Spring is in the air, which at AWLA means we’re starting to get lots of calls about wild babies! Some of the most common calls our Animal Control officers receive are from residents concerned about baby birds who have fallen out of the nest. We will always take in birds that are injured or truly orphaned, but we will always try to reunite them with their parents first. More often than not, all these birds need is a little bit of help from us…or you!
The first thing we always try when a baby bird has fallen out of the nest is simply to put them back. However, there are many situations where the nest is unreachable or the entire nest has fallen out of the tree. In these cases, re-nesting the baby birds can be very successful, and it’s easy to do! Our officers re-nest baby birds frequently throughout the spring, and we encourage members of the public to do the same.
Step One – find a small basket, berry container, cut in half milk jug (tape the rough edges), or any container that naturally has holes for drainage or something you can poke holes into. It must have sides tall enough so that the babies don’t fall out again.

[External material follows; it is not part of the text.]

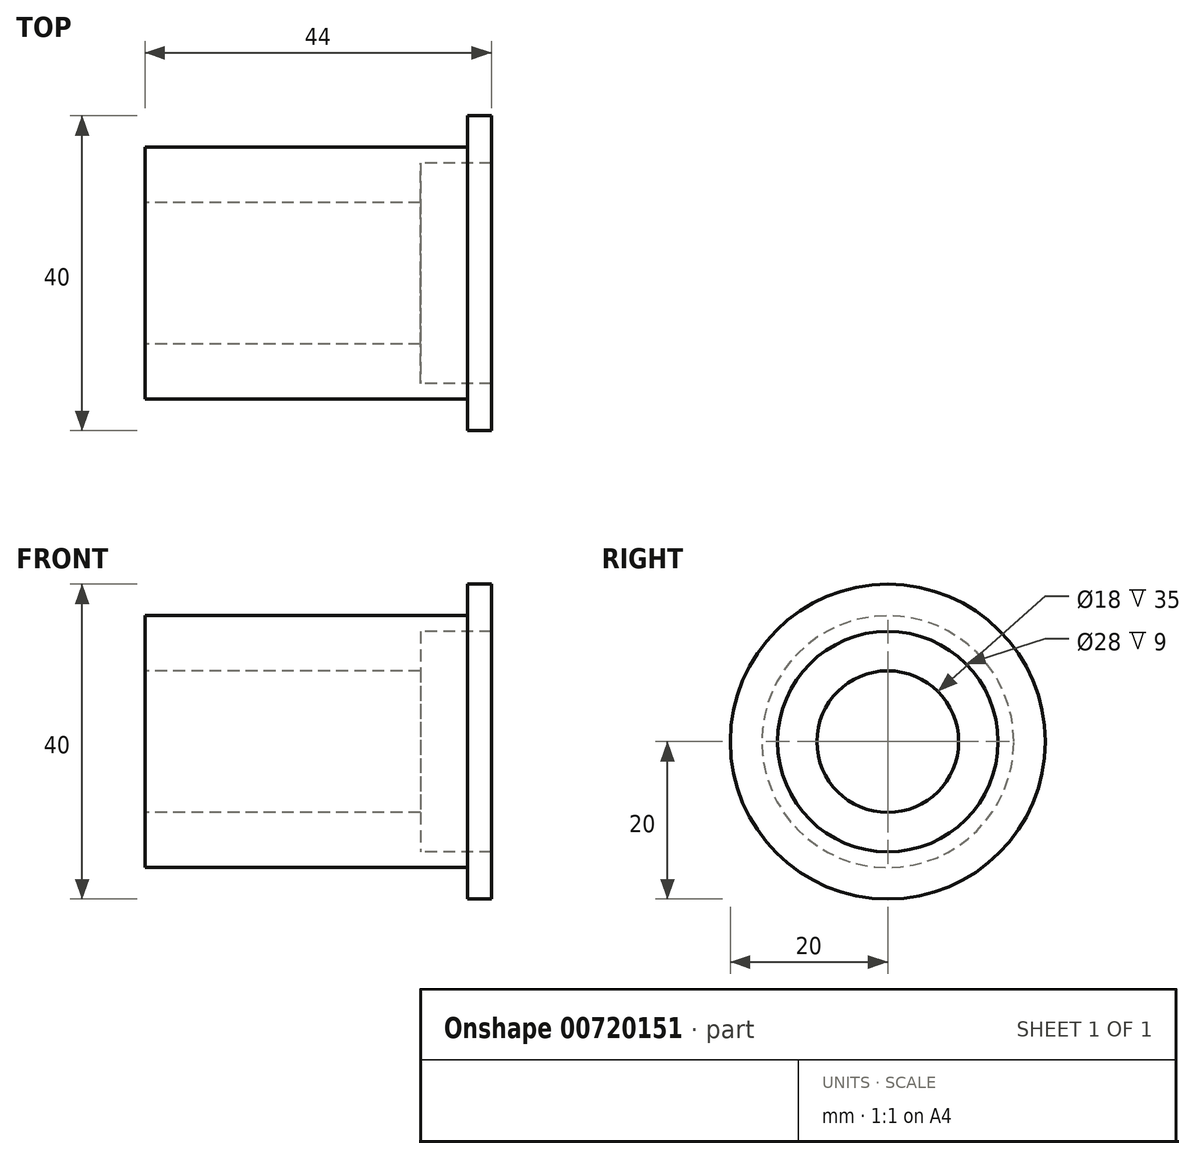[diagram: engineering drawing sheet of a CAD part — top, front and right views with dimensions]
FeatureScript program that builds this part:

Step Two – fill the container with natural materials such as leaves, grasses, and small twigs. If you have the original nest, you can place it directly into the new container or use these materials to line the new nest. Gently place the babies into the new nest. Always wear gloves when handling wildlife. It is a myth that the parents won’t come back if you touch the babies with your bare hands, but you can pass diseases to the babies, and vice versa.

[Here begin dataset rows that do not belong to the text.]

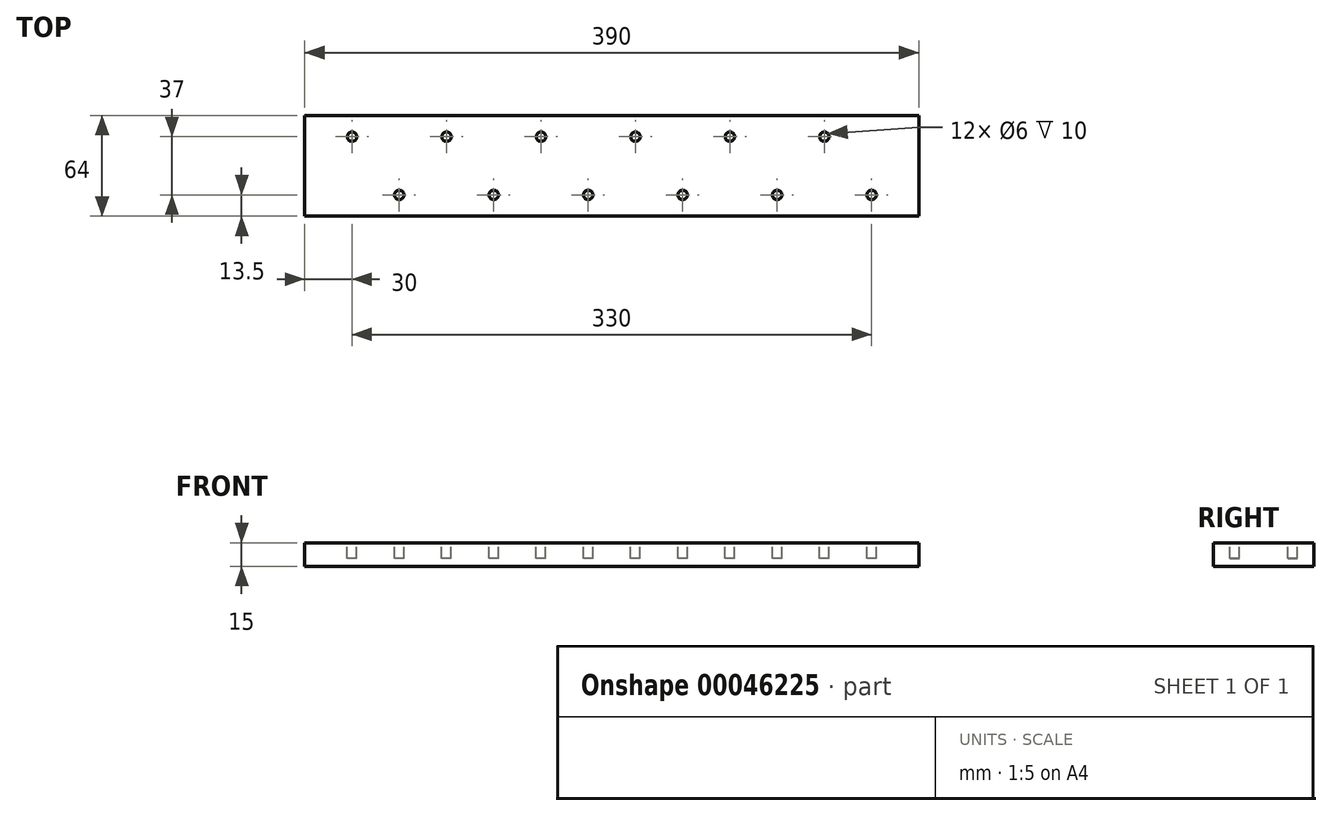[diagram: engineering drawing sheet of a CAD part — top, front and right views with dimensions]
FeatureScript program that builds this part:
annotation { "Feature Type Name" : "Feature", "Feature Type Description" : "" }
export const myFeature = defineFeature(function(context is Context, id is Id, definition is map)
    precondition{}
    {
        {
            var Q0;
            Q0=qCreatedBy(makeId("Top.planeOp"),FACE);
            var sketch = newSketch(context, id + "F0", { "sketchPlane" : qUnion([Q0])});
            skLineSegment(sketch, "E0.bottom", {"start": v(0, 0) * mm, "end": v(390, 0) * mm});
            skLineSegment(sketch, "E0.top", {"start": v(0, 64) * mm, "end": v(390, 64) * mm});
            skLineSegment(sketch, "E0.left", {"start": v(0, 0) * mm, "end": v(0, 64) * mm});
            skLineSegment(sketch, "E0.right", {"start": v(390, 0) * mm, "end": v(390, 64) * mm});
            skSolve(sketch);
        }
        {
            var Q0;
            Q0=makeQuery(id+"F0.imprint","IMPRINT",FACE,{"disambiguationData":[TD([[makeQuery(id+"F0.imprint","IMPRINT",EDGE,{"derivedFrom":sQuery(id+"F0.wireOp",EDGE,"E0.bottom")}),1.0]])]});
            extrude(context, id + "F1", {"entities" : qUnion([Q0]), "depth" : 15 * mm});
        }
        {
            var Q0;
            Q0=makeQuery(id+"F1.opExtrude","CAP_FACE",FACE,{"disambiguationData":[OSD([sQuery(id+"F0.wireOp",EDGE,"E0.bottom"),sQuery(id+"F0.wireOp",EDGE,"E0.top"),sQuery(id+"F0.wireOp",EDGE,"E0.left"),sQuery(id+"F0.wireOp",EDGE,"E0.right")])],"isStart":false});
            var sketch = newSketch(context, id + "F2", { "sketchPlane" : qUnion([Q0])});
            skLineSegment(sketch, "E1.0.0", {"start": v(0, 64) * mm, "end": v(0, 0) * mm});
            skLineSegment(sketch, "E1.0.1", {"start": v(0, 0) * mm, "end": v(390, 0) * mm});
            skLineSegment(sketch, "E1.0.2", {"start": v(390, 0) * mm, "end": v(390, 64) * mm});
            skLineSegment(sketch, "E1.0.3", {"start": v(390, 64) * mm, "end": v(0, 64) * mm});
            skCircle(sketch, "E2", {"center": v(30, 50.5) * mm, "radius": 3 * mm});
            skCircle(sketch, "E3", {"center": v(60, 13.5) * mm, "radius": 3 * mm});
            skCircle(sketch, "E4", {"center": v(90, 50.5) * mm, "radius": 3 * mm});
            skCircle(sketch, "E5", {"center": v(150, 50.5) * mm, "radius": 3 * mm});
            skCircle(sketch, "E6", {"center": v(210, 50.5) * mm, "radius": 3 * mm});
            skCircle(sketch, "E7", {"center": v(270, 50.5) * mm, "radius": 3 * mm});
            skCircle(sketch, "E8", {"center": v(330, 50.5) * mm, "radius": 3 * mm});
            skCircle(sketch, "E9", {"center": v(120, 13.5) * mm, "radius": 3 * mm});
            skCircle(sketch, "E10", {"center": v(180, 13.5) * mm, "radius": 3 * mm});
            skCircle(sketch, "E11", {"center": v(240, 13.5) * mm, "radius": 3 * mm});
            skCircle(sketch, "E12", {"center": v(300, 13.5) * mm, "radius": 3 * mm});
            skCircle(sketch, "E13", {"center": v(360, 13.5) * mm, "radius": 3 * mm});
            skSolve(sketch);
        }
        {
            var Q0;
            Q0=makeQuery(id+"F2.imprint","IMPRINT",FACE,{"disambiguationData":[TD([[makeQuery(id+"F2.imprint","IMPRINT",EDGE,{"derivedFrom":sQuery(id+"F2.wireOp",EDGE,"E2")}),1.0]])]});
            var Q1;
            Q1=makeQuery(id+"F2.imprint","IMPRINT",FACE,{"disambiguationData":[TD([[makeQuery(id+"F2.imprint","IMPRINT",EDGE,{"derivedFrom":sQuery(id+"F2.wireOp",EDGE,"E3")}),1.0]])]});
            var Q2;
            Q2=makeQuery(id+"F2.imprint","IMPRINT",FACE,{"disambiguationData":[TD([[makeQuery(id+"F2.imprint","IMPRINT",EDGE,{"derivedFrom":sQuery(id+"F2.wireOp",EDGE,"E4")}),1.0]])]});
            var Q3;
            Q3=makeQuery(id+"F2.imprint","IMPRINT",FACE,{"disambiguationData":[TD([[makeQuery(id+"F2.imprint","IMPRINT",EDGE,{"derivedFrom":sQuery(id+"F2.wireOp",EDGE,"E9")}),1.0]])]});
            var Q4;
            Q4=makeQuery(id+"F2.imprint","IMPRINT",FACE,{"disambiguationData":[TD([[makeQuery(id+"F2.imprint","IMPRINT",EDGE,{"derivedFrom":sQuery(id+"F2.wireOp",EDGE,"E5")}),1.0]])]});
            var Q5;
            Q5=makeQuery(id+"F2.imprint","IMPRINT",FACE,{"disambiguationData":[TD([[makeQuery(id+"F2.imprint","IMPRINT",EDGE,{"derivedFrom":sQuery(id+"F2.wireOp",EDGE,"E10")}),1.0]])]});
            var Q6;
            Q6=makeQuery(id+"F2.imprint","IMPRINT",FACE,{"disambiguationData":[TD([[makeQuery(id+"F2.imprint","IMPRINT",EDGE,{"derivedFrom":sQuery(id+"F2.wireOp",EDGE,"E6")}),1.0]])]});
            var Q7;
            Q7=makeQuery(id+"F2.imprint","IMPRINT",FACE,{"disambiguationData":[TD([[makeQuery(id+"F2.imprint","IMPRINT",EDGE,{"derivedFrom":sQuery(id+"F2.wireOp",EDGE,"E11")}),1.0]])]});
            var Q8;
            Q8=makeQuery(id+"F2.imprint","IMPRINT",FACE,{"disambiguationData":[TD([[makeQuery(id+"F2.imprint","IMPRINT",EDGE,{"derivedFrom":sQuery(id+"F2.wireOp",EDGE,"E7")}),1.0]])]});
            var Q9;
            Q9=makeQuery(id+"F2.imprint","IMPRINT",FACE,{"disambiguationData":[TD([[makeQuery(id+"F2.imprint","IMPRINT",EDGE,{"derivedFrom":sQuery(id+"F2.wireOp",EDGE,"E12")}),1.0]])]});
            var Q10;
            Q10=makeQuery(id+"F2.imprint","IMPRINT",FACE,{"disambiguationData":[TD([[makeQuery(id+"F2.imprint","IMPRINT",EDGE,{"derivedFrom":sQuery(id+"F2.wireOp",EDGE,"E8")}),1.0]])]});
            var Q11;
            Q11=makeQuery(id+"F2.imprint","IMPRINT",FACE,{"disambiguationData":[TD([[makeQuery(id+"F2.imprint","IMPRINT",EDGE,{"derivedFrom":sQuery(id+"F2.wireOp",EDGE,"E13")}),1.0]])]});
            extrude(context, id + "F3", {"entities" : qUnion([Q0, Q1, Q2, Q3, Q4, Q5, Q6, Q7, Q8, Q9, Q10, Q11]), "operationType" : NewBodyOperationType.REMOVE, "oppositeDirection" : true, "depth" : 10 * mm});
        }
    });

Step Three – place the new nest as close to where the original is (or was) as possible. The parents need to be able to hear the babies in order to find them. You can zip-tie the nest to a tree, place it inside a bush, or hang from a branch nearby. Make sure the nest is sturdy and protected from the sun and rain.

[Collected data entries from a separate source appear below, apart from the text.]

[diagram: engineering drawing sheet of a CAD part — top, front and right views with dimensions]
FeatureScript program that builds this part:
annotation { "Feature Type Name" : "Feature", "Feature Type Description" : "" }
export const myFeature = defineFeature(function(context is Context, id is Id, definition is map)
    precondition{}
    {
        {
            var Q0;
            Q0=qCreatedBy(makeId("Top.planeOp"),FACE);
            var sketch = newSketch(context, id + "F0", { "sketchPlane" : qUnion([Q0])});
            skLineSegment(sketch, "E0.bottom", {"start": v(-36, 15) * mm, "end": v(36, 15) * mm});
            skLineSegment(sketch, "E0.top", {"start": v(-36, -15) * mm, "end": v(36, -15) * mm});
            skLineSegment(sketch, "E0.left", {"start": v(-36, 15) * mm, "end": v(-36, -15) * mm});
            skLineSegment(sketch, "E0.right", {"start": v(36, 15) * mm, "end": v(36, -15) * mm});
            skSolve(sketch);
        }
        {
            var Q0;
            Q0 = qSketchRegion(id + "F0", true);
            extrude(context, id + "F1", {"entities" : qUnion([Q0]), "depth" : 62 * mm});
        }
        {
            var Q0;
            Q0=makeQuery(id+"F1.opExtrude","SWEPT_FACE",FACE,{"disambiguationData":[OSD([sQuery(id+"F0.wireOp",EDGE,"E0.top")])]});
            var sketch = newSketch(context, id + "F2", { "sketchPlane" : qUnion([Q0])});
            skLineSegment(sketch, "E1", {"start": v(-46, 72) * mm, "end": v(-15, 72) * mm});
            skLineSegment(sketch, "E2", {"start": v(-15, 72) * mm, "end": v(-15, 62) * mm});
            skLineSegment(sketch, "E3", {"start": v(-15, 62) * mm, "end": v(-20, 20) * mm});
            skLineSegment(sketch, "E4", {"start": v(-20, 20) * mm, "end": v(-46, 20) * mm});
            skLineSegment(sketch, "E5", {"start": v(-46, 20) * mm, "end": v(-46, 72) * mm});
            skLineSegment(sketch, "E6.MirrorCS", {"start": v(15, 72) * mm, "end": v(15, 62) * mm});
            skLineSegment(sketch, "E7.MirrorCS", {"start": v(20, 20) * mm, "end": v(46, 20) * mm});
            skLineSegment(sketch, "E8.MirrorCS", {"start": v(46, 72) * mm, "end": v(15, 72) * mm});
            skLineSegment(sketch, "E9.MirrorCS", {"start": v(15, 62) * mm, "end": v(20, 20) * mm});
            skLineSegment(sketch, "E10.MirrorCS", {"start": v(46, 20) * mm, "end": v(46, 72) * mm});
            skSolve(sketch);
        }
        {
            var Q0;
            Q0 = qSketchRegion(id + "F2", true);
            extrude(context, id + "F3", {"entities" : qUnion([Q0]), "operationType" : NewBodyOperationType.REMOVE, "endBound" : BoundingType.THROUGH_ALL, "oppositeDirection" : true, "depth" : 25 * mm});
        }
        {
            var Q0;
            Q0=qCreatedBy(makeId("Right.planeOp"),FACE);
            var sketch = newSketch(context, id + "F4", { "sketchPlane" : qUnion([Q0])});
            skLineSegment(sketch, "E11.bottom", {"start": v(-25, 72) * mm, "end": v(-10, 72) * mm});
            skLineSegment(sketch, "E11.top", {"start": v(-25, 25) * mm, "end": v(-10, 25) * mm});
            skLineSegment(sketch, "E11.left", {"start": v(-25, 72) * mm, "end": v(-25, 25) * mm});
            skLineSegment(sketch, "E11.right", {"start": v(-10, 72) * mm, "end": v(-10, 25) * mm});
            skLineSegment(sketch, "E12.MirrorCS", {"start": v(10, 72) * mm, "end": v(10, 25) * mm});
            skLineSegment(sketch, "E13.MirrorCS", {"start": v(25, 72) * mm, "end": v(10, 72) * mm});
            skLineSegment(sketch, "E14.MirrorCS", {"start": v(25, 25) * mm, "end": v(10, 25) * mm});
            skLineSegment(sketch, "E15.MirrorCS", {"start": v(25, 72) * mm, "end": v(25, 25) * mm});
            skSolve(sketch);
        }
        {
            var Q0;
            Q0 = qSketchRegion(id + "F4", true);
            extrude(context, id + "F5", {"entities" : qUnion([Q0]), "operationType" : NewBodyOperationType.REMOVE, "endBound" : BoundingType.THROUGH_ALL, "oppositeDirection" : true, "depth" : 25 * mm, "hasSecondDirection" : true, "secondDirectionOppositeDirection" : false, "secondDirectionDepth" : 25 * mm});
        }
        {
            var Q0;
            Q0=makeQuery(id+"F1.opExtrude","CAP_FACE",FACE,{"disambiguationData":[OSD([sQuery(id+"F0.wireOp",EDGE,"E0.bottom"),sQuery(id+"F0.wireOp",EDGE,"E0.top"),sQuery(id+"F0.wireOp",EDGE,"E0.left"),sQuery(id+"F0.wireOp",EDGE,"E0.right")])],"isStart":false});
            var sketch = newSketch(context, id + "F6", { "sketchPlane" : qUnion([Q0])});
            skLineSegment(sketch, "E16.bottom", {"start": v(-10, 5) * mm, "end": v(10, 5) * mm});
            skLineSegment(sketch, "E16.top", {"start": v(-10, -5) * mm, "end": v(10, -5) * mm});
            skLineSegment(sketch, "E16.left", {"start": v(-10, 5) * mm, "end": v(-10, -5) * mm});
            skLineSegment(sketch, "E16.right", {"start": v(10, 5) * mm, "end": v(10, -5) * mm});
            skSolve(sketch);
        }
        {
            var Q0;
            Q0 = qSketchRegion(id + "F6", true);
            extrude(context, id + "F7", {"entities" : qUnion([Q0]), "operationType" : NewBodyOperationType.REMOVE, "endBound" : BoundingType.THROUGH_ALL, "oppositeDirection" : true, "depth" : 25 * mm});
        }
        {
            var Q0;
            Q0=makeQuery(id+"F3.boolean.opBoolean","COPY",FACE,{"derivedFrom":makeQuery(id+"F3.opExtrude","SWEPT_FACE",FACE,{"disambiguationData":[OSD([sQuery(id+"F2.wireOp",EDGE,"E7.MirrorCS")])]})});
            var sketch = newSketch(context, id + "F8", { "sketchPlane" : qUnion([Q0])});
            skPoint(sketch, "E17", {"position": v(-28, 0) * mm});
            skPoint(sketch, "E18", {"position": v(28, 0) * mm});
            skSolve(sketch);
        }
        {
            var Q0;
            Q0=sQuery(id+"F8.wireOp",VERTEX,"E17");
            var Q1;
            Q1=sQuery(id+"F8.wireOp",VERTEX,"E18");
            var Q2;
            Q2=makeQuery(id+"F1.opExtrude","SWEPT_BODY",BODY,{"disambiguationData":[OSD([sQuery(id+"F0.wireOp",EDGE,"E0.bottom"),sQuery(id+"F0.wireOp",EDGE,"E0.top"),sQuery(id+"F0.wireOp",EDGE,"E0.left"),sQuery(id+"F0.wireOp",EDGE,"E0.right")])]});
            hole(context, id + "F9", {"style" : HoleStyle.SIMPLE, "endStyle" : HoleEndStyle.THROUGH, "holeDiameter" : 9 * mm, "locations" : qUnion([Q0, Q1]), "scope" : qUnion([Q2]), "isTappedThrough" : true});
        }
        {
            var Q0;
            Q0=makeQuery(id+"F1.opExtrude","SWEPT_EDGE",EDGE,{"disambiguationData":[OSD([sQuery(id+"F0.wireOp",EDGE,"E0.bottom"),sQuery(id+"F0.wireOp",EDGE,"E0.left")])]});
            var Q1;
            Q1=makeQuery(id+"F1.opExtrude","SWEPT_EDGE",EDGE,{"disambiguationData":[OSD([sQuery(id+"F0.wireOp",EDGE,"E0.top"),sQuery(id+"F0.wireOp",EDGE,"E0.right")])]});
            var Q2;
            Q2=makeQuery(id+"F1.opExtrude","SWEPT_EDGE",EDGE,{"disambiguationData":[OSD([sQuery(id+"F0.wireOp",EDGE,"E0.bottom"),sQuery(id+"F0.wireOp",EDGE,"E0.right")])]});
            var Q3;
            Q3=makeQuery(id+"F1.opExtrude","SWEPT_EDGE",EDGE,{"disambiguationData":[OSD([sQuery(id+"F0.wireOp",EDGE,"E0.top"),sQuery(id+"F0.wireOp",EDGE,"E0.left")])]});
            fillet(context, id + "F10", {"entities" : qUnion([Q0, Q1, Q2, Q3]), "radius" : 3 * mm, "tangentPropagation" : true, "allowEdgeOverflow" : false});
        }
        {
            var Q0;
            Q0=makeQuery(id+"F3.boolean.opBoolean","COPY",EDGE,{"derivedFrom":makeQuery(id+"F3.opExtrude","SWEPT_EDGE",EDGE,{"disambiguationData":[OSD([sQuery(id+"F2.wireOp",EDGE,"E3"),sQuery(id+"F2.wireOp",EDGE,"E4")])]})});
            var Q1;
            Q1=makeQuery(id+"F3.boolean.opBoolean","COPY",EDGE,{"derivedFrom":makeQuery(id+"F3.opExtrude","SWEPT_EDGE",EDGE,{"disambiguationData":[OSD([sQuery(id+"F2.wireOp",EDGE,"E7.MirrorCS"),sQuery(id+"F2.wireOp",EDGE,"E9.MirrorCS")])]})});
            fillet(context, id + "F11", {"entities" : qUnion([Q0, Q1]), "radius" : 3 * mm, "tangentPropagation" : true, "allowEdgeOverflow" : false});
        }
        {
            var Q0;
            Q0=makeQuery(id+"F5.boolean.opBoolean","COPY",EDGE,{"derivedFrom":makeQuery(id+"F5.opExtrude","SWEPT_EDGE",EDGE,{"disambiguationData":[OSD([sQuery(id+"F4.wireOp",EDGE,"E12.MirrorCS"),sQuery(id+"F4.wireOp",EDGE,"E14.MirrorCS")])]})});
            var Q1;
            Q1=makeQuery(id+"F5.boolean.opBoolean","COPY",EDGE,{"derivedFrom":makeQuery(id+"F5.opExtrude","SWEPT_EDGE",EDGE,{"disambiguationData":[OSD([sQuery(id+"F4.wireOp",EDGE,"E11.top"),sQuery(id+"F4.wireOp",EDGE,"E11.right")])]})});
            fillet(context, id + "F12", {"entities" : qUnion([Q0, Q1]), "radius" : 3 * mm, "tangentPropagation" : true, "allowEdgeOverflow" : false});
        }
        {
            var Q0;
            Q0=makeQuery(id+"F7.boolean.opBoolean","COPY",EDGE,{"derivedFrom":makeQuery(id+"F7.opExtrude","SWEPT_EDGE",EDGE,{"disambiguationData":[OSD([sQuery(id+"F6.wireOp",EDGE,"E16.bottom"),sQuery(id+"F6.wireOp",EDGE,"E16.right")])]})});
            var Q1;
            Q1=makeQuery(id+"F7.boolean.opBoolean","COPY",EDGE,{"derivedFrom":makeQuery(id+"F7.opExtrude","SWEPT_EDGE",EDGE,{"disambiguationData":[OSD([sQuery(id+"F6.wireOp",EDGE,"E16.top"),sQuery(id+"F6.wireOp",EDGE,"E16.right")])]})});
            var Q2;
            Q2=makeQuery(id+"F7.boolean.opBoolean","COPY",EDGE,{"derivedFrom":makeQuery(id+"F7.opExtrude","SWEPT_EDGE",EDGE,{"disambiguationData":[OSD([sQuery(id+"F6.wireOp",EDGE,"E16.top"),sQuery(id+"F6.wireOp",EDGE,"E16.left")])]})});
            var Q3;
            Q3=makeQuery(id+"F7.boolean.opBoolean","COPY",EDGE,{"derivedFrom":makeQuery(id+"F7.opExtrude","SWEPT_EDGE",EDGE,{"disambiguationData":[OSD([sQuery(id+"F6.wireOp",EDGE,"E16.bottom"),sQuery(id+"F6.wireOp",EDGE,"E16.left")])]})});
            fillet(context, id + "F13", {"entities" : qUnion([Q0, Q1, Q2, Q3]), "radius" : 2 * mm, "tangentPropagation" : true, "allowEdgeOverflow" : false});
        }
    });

Step Four – give the parents a few hours to find their babies again. Parents feed their babies multiple times an hour. They are very fast and secretive. If you don’t see them come to the nest after a few hours, you can check for evidence of their presence…poop! Baby birds defecate immediately after being fed, and the parents will later remove the waste from the nest. Pro-tip: If you place a clean tissue underneath the babies, you should be able to see evidence of poop even after the nest has been cleaned. Just remember to remove the tissue once you’ve checked.